(Records from a data collection)
□ □ □ □ □
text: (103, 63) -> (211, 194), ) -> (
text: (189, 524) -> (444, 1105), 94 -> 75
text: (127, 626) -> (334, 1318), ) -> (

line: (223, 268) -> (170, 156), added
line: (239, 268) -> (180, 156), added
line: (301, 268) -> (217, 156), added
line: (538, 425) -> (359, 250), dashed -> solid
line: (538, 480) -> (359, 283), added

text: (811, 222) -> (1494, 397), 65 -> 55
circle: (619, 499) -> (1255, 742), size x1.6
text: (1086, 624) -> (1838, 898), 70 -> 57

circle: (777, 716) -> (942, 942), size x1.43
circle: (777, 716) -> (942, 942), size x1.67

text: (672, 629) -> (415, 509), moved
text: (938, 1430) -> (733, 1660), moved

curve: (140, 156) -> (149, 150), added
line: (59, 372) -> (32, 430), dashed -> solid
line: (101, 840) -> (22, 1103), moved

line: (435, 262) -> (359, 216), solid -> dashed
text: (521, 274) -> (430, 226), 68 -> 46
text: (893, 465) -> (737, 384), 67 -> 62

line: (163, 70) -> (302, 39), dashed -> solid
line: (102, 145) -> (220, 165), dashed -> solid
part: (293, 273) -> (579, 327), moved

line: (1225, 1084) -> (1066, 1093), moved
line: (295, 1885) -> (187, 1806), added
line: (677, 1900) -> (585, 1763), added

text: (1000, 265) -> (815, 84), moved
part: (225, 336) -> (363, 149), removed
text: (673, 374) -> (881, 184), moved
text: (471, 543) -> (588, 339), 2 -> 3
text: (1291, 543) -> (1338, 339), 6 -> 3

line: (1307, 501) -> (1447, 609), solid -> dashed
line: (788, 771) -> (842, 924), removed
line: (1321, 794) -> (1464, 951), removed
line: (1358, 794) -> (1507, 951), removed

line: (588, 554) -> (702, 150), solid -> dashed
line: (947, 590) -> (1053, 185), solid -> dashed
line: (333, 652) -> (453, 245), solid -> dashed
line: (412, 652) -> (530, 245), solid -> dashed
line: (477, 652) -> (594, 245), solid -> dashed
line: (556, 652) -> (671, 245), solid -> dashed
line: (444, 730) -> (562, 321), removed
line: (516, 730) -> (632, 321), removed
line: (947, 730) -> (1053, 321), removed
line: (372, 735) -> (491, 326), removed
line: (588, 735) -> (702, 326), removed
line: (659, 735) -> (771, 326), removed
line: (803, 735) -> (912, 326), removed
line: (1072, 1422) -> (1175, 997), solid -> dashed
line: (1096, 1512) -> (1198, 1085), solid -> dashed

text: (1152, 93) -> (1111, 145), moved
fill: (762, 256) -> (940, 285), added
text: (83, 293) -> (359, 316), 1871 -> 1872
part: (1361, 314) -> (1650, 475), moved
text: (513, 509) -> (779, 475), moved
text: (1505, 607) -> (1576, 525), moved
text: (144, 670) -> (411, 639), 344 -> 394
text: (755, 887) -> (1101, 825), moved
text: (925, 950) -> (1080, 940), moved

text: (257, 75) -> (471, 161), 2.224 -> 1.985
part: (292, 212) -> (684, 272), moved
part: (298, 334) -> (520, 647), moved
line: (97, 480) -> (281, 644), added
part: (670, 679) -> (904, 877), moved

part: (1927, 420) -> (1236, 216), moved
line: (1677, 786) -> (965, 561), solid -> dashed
□ □ □ □ □
All of the data above should be set down again exactly.

→ **Exercise output**:
text: (103, 63) -> (211, 194), ) -> (
text: (189, 524) -> (444, 1105), 94 -> 75
text: (127, 626) -> (334, 1318), ) -> (

line: (223, 268) -> (170, 156), added
line: (239, 268) -> (180, 156), added
line: (301, 268) -> (217, 156), added
line: (538, 425) -> (359, 250), dashed -> solid
line: (538, 480) -> (359, 283), added

text: (811, 222) -> (1494, 397), 65 -> 55
circle: (619, 499) -> (1255, 742), size x1.6
text: (1086, 624) -> (1838, 898), 70 -> 57

circle: (777, 716) -> (942, 942), size x1.43
circle: (777, 716) -> (942, 942), size x1.67

text: (672, 629) -> (415, 509), moved
text: (938, 1430) -> (733, 1660), moved

curve: (140, 156) -> (149, 150), added
line: (59, 372) -> (32, 430), dashed -> solid
line: (101, 840) -> (22, 1103), moved

line: (435, 262) -> (359, 216), solid -> dashed
text: (521, 274) -> (430, 226), 68 -> 46
text: (893, 465) -> (737, 384), 67 -> 62

line: (163, 70) -> (302, 39), dashed -> solid
line: (102, 145) -> (220, 165), dashed -> solid
part: (293, 273) -> (579, 327), moved

line: (1225, 1084) -> (1066, 1093), moved
line: (295, 1885) -> (187, 1806), added
line: (677, 1900) -> (585, 1763), added

text: (1000, 265) -> (815, 84), moved
part: (225, 336) -> (363, 149), removed
text: (673, 374) -> (881, 184), moved
text: (471, 543) -> (588, 339), 2 -> 3
text: (1291, 543) -> (1338, 339), 6 -> 3

line: (1307, 501) -> (1447, 609), solid -> dashed
line: (788, 771) -> (842, 924), removed
line: (1321, 794) -> (1464, 951), removed
line: (1358, 794) -> (1507, 951), removed

line: (588, 554) -> (702, 150), solid -> dashed
line: (947, 590) -> (1053, 185), solid -> dashed
line: (333, 652) -> (453, 245), solid -> dashed
line: (412, 652) -> (530, 245), solid -> dashed
line: (477, 652) -> (594, 245), solid -> dashed
line: (556, 652) -> (671, 245), solid -> dashed
line: (444, 730) -> (562, 321), removed
line: (516, 730) -> (632, 321), removed
line: (947, 730) -> (1053, 321), removed
line: (372, 735) -> (491, 326), removed
line: (588, 735) -> (702, 326), removed
line: (659, 735) -> (771, 326), removed
line: (803, 735) -> (912, 326), removed
line: (1072, 1422) -> (1175, 997), solid -> dashed
line: (1096, 1512) -> (1198, 1085), solid -> dashed

text: (1152, 93) -> (1111, 145), moved
fill: (762, 256) -> (940, 285), added
text: (83, 293) -> (359, 316), 1871 -> 1872
part: (1361, 314) -> (1650, 475), moved
text: (513, 509) -> (779, 475), moved
text: (1505, 607) -> (1576, 525), moved
text: (144, 670) -> (411, 639), 344 -> 394
text: (755, 887) -> (1101, 825), moved
text: (925, 950) -> (1080, 940), moved

text: (257, 75) -> (471, 161), 2.224 -> 1.985
part: (292, 212) -> (684, 272), moved
part: (298, 334) -> (520, 647), moved
line: (97, 480) -> (281, 644), added
part: (670, 679) -> (904, 877), moved

part: (1927, 420) -> (1236, 216), moved
line: (1677, 786) -> (965, 561), solid -> dashed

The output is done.